THE RECORDS:
_ _ _ _

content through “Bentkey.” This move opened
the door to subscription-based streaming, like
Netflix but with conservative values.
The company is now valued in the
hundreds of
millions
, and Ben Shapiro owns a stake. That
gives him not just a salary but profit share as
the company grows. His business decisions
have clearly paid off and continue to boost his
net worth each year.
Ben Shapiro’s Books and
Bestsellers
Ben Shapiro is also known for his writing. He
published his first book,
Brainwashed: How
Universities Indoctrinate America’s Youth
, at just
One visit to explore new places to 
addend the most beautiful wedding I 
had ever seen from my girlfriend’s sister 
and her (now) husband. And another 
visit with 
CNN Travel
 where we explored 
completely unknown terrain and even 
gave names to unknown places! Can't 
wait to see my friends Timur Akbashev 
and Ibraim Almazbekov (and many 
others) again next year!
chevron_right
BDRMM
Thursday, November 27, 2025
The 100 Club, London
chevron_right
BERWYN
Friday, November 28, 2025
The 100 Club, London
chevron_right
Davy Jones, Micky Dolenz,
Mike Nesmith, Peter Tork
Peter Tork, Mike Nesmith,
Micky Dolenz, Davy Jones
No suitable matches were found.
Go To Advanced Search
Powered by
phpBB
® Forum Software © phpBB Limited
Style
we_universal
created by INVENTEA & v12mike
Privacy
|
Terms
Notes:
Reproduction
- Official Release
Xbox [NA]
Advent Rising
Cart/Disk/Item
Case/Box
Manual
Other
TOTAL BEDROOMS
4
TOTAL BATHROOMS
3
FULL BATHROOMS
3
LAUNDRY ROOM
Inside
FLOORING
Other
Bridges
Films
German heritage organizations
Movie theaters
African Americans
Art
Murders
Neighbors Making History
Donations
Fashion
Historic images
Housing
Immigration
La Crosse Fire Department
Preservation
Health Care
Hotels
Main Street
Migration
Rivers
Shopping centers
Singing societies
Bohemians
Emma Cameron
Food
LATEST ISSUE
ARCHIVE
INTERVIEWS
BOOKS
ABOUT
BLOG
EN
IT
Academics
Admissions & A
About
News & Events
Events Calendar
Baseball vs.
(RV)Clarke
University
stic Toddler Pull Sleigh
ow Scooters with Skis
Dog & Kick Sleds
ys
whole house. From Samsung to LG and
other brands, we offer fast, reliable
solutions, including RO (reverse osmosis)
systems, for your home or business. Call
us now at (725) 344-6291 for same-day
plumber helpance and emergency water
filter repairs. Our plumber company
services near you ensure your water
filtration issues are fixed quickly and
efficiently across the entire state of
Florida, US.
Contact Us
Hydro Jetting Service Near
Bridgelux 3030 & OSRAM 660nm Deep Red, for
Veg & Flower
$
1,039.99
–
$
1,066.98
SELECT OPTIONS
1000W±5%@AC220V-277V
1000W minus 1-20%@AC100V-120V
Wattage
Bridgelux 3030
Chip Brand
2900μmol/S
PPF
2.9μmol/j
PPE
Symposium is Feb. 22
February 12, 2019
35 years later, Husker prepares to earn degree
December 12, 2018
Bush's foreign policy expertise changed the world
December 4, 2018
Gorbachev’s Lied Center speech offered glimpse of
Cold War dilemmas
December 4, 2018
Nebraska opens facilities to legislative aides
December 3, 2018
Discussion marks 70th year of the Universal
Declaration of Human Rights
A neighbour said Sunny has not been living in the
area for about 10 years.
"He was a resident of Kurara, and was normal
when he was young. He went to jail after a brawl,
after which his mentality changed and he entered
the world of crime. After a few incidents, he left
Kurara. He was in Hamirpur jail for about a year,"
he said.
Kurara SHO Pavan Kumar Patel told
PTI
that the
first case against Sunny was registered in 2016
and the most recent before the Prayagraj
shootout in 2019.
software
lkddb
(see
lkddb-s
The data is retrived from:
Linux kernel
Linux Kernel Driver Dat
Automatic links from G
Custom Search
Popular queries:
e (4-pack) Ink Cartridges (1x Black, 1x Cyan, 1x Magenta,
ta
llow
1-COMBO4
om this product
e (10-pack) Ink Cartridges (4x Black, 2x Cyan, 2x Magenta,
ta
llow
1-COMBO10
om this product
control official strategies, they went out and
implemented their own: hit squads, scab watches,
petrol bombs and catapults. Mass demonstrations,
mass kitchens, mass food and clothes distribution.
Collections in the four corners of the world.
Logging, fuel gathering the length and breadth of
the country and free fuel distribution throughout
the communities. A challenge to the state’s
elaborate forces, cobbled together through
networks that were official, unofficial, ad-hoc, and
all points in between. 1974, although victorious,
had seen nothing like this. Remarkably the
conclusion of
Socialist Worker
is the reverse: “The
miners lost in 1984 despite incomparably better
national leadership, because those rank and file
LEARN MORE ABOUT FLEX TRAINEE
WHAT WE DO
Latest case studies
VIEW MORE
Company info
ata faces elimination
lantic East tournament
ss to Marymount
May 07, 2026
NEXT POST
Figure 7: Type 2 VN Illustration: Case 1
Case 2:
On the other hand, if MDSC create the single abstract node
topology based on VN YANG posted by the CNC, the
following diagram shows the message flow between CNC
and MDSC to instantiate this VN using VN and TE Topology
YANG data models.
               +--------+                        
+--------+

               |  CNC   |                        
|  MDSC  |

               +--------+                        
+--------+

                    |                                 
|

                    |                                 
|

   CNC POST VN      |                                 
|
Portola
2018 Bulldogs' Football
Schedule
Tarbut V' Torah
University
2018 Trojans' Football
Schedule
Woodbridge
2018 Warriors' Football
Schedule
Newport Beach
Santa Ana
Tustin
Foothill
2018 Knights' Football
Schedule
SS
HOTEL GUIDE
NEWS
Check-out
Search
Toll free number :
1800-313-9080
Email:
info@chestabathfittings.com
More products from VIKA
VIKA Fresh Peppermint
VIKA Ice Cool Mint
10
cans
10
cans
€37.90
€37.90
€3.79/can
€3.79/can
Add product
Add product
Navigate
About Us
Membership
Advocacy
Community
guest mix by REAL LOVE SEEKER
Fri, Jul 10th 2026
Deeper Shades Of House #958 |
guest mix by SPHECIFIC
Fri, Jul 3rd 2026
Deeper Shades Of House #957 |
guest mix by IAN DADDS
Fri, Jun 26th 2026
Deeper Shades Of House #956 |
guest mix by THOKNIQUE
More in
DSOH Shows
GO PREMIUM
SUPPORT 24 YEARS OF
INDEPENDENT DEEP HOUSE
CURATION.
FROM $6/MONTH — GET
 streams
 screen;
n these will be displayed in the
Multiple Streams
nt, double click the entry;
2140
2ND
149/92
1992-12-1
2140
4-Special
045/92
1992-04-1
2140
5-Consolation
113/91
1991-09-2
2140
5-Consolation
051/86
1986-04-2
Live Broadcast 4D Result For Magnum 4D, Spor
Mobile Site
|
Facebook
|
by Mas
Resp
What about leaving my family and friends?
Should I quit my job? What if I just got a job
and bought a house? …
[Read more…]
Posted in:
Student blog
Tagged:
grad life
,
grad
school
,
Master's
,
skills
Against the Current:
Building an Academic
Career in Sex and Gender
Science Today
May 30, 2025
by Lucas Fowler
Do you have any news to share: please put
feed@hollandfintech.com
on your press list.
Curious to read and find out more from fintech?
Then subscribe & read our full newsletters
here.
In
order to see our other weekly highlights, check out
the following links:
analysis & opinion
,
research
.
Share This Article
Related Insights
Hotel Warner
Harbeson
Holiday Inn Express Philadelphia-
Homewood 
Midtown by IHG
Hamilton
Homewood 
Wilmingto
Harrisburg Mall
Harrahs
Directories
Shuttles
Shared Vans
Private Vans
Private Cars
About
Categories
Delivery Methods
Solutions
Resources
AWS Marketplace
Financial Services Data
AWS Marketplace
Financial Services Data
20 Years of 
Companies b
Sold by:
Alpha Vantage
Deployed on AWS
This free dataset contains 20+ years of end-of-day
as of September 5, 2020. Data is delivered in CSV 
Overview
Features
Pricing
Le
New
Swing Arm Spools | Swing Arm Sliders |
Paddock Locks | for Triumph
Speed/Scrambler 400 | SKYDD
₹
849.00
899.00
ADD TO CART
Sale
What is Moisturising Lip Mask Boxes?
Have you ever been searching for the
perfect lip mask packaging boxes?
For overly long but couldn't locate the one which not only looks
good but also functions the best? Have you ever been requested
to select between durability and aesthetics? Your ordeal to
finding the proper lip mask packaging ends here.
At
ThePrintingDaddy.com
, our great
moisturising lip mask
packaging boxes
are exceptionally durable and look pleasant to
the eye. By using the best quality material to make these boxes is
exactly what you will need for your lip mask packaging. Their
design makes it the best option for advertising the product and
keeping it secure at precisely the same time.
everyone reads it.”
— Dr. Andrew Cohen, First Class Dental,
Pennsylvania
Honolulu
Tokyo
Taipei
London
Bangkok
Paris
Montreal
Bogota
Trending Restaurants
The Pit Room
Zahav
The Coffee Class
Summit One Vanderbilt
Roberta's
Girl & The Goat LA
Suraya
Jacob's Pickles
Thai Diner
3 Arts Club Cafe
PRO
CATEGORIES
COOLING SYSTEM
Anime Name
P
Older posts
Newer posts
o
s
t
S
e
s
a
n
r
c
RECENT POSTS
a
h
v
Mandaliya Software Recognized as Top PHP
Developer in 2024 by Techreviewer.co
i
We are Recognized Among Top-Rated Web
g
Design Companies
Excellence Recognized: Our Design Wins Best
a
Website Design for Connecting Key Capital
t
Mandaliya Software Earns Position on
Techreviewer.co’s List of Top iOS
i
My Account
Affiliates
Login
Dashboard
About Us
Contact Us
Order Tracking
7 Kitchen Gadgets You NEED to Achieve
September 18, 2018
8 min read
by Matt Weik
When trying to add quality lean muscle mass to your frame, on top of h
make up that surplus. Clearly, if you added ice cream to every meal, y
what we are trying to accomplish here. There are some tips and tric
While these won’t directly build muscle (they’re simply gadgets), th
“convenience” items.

_ _ _ _

PROMPT:
Exactly as written, repeat the lines from the start of the listing through the line containing "gives him not", both included.

EXERCISE SOLUTION:
content through “Bentkey.” This move opened
the door to subscription-based streaming, like
Netflix but with conservative values.
The company is now valued in the
hundreds of
millions
, and Ben Shapiro owns a stake. That
gives him not just a salary but profit share as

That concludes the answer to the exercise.